The seniors spent the first two days of their four-day visit on interior framing, painting, siding, window installation, carpentry, cementing and landscaping under the guidance of Habitat for Humanity, then spent time as tourists in the French quarter and on swamp boats. As in the past, the students organized fundraisers throughout the school year to help finance the trip.
“It was incredible to be in an environment where most of us had no idea what we were doing, and watching us all struggle and learn together outside of our usual horizons,” said Tobey Kane-Seitz. “The experience left me with a new skillset, and a great sense of pride for our small school.”

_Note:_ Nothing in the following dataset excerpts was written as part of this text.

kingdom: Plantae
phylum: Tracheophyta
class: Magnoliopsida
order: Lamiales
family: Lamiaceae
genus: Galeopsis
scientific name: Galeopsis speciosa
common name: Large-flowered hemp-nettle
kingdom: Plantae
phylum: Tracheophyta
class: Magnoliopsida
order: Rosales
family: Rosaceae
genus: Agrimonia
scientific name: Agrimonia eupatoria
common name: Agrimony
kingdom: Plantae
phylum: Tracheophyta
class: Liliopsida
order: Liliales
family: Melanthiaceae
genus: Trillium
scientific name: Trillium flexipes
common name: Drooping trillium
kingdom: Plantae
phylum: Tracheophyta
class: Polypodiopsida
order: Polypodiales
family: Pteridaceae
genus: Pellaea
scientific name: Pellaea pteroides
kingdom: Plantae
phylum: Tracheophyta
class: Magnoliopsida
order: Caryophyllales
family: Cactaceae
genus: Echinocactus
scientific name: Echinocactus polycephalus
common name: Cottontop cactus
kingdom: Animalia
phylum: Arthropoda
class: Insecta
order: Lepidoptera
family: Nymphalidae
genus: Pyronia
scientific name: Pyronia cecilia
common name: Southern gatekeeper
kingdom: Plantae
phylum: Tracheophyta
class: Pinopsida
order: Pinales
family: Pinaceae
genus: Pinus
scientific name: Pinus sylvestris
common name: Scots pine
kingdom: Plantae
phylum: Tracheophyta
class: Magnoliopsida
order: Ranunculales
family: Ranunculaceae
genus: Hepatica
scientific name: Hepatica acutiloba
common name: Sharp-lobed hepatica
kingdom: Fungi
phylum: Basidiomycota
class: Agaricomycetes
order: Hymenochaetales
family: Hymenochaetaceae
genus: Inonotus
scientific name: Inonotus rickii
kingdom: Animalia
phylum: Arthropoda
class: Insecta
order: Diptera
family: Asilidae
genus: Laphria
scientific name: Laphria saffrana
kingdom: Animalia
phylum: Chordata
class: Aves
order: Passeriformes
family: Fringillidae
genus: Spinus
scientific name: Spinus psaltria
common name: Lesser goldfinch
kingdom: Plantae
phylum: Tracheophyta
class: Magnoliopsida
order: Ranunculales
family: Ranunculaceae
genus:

Kane-Seitz is also involved in another service project, this one much closer to home, in Newburgh. To earn her Gold Award, the highest honor given to a Girl Scout, she created an online registry that allows people to donate blue recycling bins and lids to residents of Newburgh. Contributions can be made through myregistry.com.
Haldane seniors honored
Haldane seniors Marina Martin, Marissa DiPalo and Alex Gariepy were honored on April 15 by the Putnam County Youth Bureau for their volunteer work. The presentation took place the Putnam County Golf Course in Mahopac.
Martin, as the student liaison for the board of directors of the Little Stony Point Citizen’s Association, organized student volunteers to help at events and clean ups. She also developed a plan for a concession stand at the park and worked with the association to create a business sponsorship program.
DiPalo, for her service project to earn a Gold Award as a Girl Scout, organized a shoe drive in which she collected 600 pairs of shoes to benefit, among other groups, the Walter Hoving Home in Garrison.
Gariepy, the senior class president, helped organize a student-run 5K race to benefit autism research; stage managed many of the drama department productions, twice co-ran the Fashion as Art event and organized the student-faculty basketball game and many fundraisers for the class trip to New Orleans. “Not only was there a job for everyone to do, there was a collective sense of purpose,” she said. “We were not just building a house, we were restoring a family’s dignity.”